> **Assignment 1**
In the piece on Islam in Kerala, recast the paragraph beginning "The first Muslim merchant who visited Kerala" as a short bulleted list that keeps its main facts.
> **Assignment 2**
Write the next part of the piece on Islam in Kerala, picking up after its final sentence.

Top of Excerpt provided

Wednesday 10 September 2008

ISLAM IN KERALA-HISTORIC FEATURES



ISLAMThere had been much trade and commerce between India and Arabia even before the time of Prophet Muhammad. Unlike the Jews and Christians, the Arabs settled down primarily on the West Coast, which indicates that they arrived in large numbers only in the eighth and ninth centuries.

The first Muslim merchant who visited Kerala was Sulaiman in 851 A.D. As trade between Kerala and the Muslim countries increased, many Arab Muslims came to Kerala and settled down on the Malabar Coast where the Zamorin of Calicut welcomed them. He encouraged them to marry with the local women and serve on his armed forces. Mention must be made here o-f the legend that the last of the Chera emperors, the Cheraman Perumal, became a convert to Islam and went on a pilgrimage to Mecca. There is among the Malabar Muslims a tradition about a devout Arab Muslim, Ibn Dinar. He was like Apostle Thomas before him. He came to Kerala to spread Islam; he established the first mosque in Cranganore; afterwards he built mosques in Quilon, Madayi, Kasargod, Srikantapuram, Dharmapattanam, and Chaliyam.

The travelogue of Ibn Battuta who visited Kerala between 1342 and 1347 gives detailed information on Muslims in different parts of Kerala. His journey from Calicut to Quilon lasted 10 days. He writes: "At all the halting places ... there are houses belonging to Muslims at which Muslim travellers stop and buy food and other provisions. Muslims are the most highly honored people." During the fifteenth, sixteenth, and seventeenth centuries Muslims flourished economically and numerically. Many untouchables were attracted to Islam. At one point (twelfth century) the Muslims even had their own rulers; the Arakkal royal family of the All Raja; he was the son of a wealthy Arab and a princess of the Kolathiri royal house. One of his descendants, Azi Raja (master of the sea) conquered in 1183-84 some of the Maldive Islands for the Kolathiri Raja.

Bottom of Excerpt provided
Top of Information given

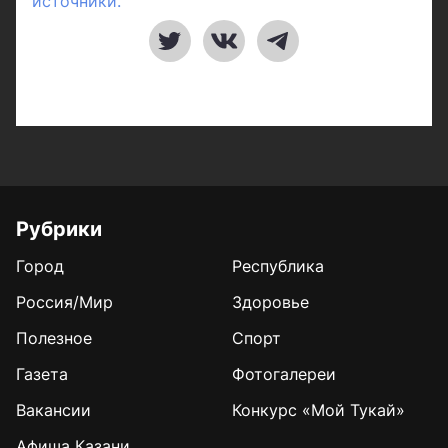
источники.
Рубрики
Город
Республика
Россия/Мир
Здоровье
Полезное
Спорт
Газета
Фотогалереи
Вакансии
Конкурс «Мой Тукай»
Афиша Казани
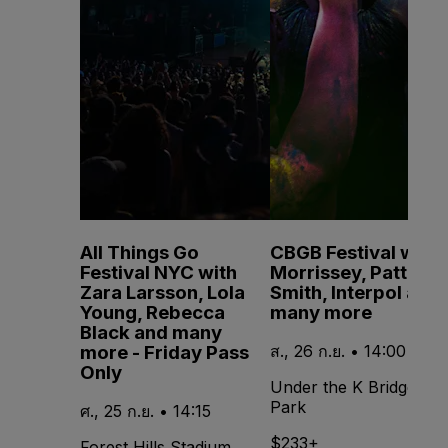
All Things Go
CBGB Festival with
Festival NYC with
Morrissey, Patti
Zara Larsson, Lola
Smith, Interpol and
Young, Rebecca
many more
Black and many
more - Friday Pass
ส., 26 ก.ย. • 14:00
Only
Under the K Bridge
Park
ศ., 25 ก.ย. • 14:15
$233+
Forest Hills Stadium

Bottom of Information given

> **Your response 1**
- Sulaiman, in 851 A.D., was the first Muslim merchant to visit Kerala.
- As trade grew, many Arab Muslims settled on the Malabar Coast, where the Zamorin of Calicut welcomed them and encouraged them to marry local women and serve in his armed forces.
- A legend holds that Cheraman Perumal, the last of the Chera emperors, converted to Islam and went on a pilgrimage to Mecca.
- A Malabar Muslim tradition tells of Ibn Dinar, a devout Arab Muslim likened to Apostle Thomas, who came to spread Islam, founded the first mosque in Cranganore, and later built mosques in Quilon, Madayi, Kasargod, Srikantapuram, Dharmapattanam, and Chaliyam.

> **Your response 2**
During the Mysorean invasions of Tipu Sultan (1782-1792), many Keralites willy-nilly became Muslims. Many Nairs and high-caste Hindus were seized and forcibly converted to Islam. The Mysore Sultan Tipu is the reason why there are so many Muslim Mappilas in the districts of Cannanore, Tellicherry, Calicut, and Malappuram. The Mysorean invasions and Muslim conversions deeply affected the old caste-controlled social order of Malabar. It shattered the myth of the social superiority of the Brahmins and the Nairs and improved the self-image of the lower classes.

In this century, Muslim leaders like Vakkam Abdul Kadir, Ummer Kazi, Seethi Sahib,; and E. K. Maulavi Sahib tried to bring the relatively back-ward Muslim community to the twentieth century through educational and social reforms. They opened service-oriented institutions like orphanages, Madrasas (school for teaching Arabic and Islam), primary schools, high schools, and Arabic colleges. Of all the institutions the most important under Muslim management is Farook College established in 1948. The Thangal Kunju Missal-iar College of Engineering has also done great service to the Muslim community by training engineers and technicians. The recently established (1964) Muslim Educational Society is running colleges, schools, and hospitals today. The Mappila Muslims are increasingly becoming more Indian and less Islamic. Most Kerala Muslims are Sunnis and patriotic Indians. Indeed, Muslims of Kerala, have come a long way since the ninth century and the nineteenth century.